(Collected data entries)
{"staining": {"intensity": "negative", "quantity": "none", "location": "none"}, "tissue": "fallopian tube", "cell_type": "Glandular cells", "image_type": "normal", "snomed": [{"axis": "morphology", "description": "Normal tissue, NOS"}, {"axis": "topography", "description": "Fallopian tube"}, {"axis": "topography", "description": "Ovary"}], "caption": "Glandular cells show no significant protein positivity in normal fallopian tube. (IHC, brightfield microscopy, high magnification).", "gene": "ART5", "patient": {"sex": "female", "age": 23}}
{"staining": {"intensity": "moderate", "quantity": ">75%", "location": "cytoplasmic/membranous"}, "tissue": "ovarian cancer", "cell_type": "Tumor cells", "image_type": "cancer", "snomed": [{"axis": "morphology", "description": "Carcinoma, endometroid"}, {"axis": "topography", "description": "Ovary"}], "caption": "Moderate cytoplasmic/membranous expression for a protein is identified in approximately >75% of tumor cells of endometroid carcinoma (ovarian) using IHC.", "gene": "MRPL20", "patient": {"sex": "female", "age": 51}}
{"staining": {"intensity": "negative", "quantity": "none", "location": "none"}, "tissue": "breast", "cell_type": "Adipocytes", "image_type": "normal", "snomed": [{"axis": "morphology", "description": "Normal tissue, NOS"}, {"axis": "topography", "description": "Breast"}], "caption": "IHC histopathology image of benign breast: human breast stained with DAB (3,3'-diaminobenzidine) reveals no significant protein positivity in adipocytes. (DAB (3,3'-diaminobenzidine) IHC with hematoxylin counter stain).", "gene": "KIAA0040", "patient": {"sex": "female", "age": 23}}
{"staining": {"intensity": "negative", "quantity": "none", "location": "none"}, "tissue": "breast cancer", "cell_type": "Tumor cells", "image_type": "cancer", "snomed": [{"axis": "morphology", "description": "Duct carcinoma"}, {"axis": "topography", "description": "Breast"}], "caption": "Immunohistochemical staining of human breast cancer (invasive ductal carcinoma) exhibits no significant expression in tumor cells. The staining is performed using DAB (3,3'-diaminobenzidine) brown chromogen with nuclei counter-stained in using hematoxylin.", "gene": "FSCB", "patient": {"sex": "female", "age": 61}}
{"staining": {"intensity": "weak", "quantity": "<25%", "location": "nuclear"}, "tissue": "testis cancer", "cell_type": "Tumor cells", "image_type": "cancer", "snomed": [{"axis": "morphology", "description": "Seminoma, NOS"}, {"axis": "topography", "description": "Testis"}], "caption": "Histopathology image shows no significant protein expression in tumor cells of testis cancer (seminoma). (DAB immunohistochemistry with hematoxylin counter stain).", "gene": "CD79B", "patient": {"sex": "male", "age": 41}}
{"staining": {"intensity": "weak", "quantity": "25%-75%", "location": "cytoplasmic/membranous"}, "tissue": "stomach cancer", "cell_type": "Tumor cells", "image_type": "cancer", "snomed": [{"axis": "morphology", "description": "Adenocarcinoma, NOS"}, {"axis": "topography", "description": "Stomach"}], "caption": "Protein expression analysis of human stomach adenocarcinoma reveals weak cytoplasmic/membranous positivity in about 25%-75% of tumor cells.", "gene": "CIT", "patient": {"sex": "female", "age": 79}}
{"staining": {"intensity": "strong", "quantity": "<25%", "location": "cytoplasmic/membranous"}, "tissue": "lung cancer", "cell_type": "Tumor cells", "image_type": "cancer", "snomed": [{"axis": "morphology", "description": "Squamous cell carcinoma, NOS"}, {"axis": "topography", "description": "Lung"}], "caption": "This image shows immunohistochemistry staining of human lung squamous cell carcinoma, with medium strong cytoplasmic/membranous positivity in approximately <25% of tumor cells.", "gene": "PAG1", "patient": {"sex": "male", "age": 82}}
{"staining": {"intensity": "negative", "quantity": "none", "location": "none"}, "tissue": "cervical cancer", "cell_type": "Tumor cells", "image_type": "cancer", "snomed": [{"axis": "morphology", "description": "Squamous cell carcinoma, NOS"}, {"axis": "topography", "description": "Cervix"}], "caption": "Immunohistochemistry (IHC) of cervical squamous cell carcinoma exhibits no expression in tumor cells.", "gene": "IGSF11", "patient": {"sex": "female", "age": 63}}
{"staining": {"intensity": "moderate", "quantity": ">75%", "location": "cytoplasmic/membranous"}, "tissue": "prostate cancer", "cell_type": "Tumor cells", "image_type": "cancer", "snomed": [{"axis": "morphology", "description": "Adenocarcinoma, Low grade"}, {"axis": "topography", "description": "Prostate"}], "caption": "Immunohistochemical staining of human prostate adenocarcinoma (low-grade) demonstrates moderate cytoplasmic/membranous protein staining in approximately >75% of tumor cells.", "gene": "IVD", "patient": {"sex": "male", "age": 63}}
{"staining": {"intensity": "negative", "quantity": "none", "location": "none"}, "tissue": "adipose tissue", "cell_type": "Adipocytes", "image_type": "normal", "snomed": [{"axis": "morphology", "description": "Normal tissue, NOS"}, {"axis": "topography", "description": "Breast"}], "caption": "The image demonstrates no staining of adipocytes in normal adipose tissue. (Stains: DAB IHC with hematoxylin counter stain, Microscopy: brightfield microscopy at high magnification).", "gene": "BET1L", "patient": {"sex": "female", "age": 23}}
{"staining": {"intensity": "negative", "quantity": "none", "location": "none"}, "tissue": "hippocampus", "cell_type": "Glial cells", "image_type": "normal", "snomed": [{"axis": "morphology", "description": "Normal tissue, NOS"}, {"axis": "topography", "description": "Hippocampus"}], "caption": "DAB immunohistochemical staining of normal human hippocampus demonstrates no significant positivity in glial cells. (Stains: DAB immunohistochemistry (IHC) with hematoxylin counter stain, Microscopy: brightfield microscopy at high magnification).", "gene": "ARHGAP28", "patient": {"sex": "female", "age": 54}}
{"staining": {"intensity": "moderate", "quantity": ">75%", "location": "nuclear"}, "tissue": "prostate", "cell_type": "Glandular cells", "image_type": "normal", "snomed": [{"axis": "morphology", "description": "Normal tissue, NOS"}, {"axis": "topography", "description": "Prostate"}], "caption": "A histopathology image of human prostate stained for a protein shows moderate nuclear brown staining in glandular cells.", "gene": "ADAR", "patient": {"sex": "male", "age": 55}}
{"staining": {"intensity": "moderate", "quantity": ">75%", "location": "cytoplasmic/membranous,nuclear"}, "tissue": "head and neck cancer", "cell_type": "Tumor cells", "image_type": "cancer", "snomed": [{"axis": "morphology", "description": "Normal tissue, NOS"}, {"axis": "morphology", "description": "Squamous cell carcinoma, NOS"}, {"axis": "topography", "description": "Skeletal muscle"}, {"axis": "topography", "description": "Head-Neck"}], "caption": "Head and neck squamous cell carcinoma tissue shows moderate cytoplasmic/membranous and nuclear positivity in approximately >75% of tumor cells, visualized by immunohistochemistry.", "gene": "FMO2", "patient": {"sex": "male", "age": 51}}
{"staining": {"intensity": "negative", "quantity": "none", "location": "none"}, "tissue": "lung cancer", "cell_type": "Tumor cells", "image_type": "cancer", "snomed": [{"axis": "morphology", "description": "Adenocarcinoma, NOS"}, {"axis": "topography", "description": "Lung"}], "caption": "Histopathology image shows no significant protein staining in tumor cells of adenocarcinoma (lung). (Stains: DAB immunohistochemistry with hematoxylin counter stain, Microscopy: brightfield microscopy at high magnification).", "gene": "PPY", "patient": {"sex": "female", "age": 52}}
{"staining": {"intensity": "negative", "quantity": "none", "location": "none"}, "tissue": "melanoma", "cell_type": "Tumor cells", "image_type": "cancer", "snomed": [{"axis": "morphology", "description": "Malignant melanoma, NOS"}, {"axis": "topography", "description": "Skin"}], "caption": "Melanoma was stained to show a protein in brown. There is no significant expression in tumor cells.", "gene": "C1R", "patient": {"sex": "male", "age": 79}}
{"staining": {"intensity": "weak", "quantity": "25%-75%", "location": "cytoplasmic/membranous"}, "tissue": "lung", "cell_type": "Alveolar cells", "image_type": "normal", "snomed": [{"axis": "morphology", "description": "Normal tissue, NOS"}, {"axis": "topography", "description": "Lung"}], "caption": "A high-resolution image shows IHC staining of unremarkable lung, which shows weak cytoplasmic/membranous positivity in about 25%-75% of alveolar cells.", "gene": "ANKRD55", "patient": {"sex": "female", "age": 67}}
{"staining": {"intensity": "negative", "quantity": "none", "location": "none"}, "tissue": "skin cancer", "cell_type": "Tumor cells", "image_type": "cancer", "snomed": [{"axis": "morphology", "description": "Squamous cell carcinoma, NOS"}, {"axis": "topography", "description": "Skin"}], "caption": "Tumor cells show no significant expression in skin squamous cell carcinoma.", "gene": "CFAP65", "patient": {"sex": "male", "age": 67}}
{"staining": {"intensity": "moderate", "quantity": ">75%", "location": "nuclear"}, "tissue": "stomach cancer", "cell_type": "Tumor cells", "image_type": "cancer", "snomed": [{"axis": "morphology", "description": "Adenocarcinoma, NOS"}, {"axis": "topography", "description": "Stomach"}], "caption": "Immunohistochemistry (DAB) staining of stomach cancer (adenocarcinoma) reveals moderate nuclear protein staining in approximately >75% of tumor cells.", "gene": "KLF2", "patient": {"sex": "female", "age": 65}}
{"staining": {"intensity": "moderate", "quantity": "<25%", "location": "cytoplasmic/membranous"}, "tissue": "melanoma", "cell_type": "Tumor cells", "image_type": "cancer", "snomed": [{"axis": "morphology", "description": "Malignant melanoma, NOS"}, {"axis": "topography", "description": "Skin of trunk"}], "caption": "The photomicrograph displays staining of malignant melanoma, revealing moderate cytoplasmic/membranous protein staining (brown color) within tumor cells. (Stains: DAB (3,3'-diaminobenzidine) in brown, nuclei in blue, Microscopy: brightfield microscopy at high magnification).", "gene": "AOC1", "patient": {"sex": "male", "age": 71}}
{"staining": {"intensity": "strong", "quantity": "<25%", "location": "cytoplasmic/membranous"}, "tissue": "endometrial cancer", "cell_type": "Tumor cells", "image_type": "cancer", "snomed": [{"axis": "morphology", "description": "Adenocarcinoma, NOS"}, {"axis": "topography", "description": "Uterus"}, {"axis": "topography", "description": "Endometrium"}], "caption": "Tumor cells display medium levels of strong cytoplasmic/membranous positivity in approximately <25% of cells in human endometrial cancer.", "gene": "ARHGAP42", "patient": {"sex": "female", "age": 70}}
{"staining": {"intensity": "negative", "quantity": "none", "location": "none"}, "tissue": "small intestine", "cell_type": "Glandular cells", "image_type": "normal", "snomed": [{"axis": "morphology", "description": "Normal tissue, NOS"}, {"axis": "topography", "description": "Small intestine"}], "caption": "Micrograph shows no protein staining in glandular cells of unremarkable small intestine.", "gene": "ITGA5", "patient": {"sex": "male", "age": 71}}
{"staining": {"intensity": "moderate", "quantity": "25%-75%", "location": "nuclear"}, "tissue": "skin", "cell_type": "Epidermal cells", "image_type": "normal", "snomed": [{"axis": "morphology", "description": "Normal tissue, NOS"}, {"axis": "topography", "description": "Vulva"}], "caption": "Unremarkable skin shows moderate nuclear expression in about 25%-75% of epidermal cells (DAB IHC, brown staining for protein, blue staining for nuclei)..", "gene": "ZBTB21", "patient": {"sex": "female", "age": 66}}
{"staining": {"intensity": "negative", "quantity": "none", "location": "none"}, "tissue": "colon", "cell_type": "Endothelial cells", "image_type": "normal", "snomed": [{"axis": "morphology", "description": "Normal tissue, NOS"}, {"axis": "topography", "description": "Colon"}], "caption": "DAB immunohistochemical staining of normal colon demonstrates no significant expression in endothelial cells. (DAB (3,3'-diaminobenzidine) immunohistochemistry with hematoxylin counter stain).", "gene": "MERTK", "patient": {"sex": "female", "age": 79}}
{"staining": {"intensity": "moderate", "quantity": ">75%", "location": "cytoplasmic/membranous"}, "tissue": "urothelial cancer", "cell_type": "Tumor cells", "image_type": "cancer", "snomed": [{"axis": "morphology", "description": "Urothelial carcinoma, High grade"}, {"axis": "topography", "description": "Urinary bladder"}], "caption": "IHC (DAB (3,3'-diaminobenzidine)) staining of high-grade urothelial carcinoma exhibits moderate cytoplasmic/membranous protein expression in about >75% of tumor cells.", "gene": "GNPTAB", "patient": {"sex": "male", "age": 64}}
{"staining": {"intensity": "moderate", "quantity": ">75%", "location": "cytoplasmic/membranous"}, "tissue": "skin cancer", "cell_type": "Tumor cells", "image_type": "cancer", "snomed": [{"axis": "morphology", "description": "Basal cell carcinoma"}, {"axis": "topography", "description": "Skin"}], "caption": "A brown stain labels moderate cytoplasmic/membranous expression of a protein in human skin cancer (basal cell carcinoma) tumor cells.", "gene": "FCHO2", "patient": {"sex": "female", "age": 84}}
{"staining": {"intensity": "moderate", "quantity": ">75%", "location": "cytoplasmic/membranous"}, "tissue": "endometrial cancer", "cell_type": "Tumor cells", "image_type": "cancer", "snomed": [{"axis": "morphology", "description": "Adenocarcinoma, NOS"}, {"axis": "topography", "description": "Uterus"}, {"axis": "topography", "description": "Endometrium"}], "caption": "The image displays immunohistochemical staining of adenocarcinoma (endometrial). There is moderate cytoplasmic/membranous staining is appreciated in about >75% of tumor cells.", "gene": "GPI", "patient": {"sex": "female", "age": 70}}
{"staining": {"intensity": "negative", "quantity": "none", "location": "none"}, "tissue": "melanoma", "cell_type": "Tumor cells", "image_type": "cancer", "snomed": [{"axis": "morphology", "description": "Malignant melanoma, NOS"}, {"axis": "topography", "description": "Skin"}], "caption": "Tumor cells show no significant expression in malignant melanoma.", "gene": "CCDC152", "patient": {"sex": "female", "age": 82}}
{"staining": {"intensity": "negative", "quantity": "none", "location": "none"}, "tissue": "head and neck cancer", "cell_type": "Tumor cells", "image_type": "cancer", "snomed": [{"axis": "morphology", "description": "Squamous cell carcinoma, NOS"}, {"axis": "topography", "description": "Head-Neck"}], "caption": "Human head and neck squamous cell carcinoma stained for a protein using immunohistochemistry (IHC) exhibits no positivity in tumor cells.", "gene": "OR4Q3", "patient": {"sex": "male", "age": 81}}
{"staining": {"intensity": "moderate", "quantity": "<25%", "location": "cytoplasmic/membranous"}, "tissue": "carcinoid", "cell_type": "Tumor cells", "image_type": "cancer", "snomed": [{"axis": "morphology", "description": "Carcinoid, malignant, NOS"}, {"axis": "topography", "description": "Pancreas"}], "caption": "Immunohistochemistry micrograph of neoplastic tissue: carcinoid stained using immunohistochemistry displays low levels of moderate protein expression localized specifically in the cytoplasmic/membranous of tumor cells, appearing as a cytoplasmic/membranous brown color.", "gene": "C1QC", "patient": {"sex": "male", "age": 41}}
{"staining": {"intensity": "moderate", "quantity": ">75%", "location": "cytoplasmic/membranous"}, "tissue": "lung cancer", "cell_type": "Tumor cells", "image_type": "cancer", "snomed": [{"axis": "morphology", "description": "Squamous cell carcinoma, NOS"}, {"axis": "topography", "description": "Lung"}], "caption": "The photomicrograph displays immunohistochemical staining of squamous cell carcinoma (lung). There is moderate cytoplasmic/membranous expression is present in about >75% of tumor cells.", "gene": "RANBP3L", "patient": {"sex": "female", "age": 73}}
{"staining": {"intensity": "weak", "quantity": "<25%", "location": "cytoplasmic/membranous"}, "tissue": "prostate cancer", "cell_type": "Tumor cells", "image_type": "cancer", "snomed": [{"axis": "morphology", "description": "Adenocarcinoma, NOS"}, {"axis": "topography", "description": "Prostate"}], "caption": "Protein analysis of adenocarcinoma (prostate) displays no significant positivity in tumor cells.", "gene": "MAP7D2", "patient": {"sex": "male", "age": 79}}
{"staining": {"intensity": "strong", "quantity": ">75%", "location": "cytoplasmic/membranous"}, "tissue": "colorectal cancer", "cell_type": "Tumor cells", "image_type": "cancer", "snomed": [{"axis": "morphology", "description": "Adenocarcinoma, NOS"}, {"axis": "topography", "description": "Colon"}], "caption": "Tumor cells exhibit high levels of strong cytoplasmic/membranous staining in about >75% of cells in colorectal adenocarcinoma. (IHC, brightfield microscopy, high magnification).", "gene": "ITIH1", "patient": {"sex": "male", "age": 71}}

TASK PROMPT
Looking at the data above, return every line from the one with "of human breast" down to the one with "significant protein expression", exactly and inclusively.

SOLUTION TO THE PROBLEM
{"staining": {"intensity": "negative", "quantity": "none", "location": "none"}, "tissue": "breast cancer", "cell_type": "Tumor cells", "image_type": "cancer", "snomed": [{"axis": "morphology", "description": "Duct carcinoma"}, {"axis": "topography", "description": "Breast"}], "caption": "Immunohistochemical staining of human breast cancer (invasive ductal carcinoma) exhibits no significant expression in tumor cells. The staining is performed using DAB (3,3'-diaminobenzidine) brown chromogen with nuclei counter-stained in using hematoxylin.", "gene": "FSCB", "patient": {"sex": "female", "age": 61}}
{"staining": {"intensity": "weak", "quantity": "<25%", "location": "nuclear"}, "tissue": "testis cancer", "cell_type": "Tumor cells", "image_type": "cancer", "snomed": [{"axis": "morphology", "description": "Seminoma, NOS"}, {"axis": "topography", "description": "Testis"}], "caption": "Histopathology image shows no significant protein expression in tumor cells of testis cancer (seminoma). (DAB immunohistochemistry with hematoxylin counter stain).", "gene": "CD79B", "patient": {"sex": "male", "age": 41}}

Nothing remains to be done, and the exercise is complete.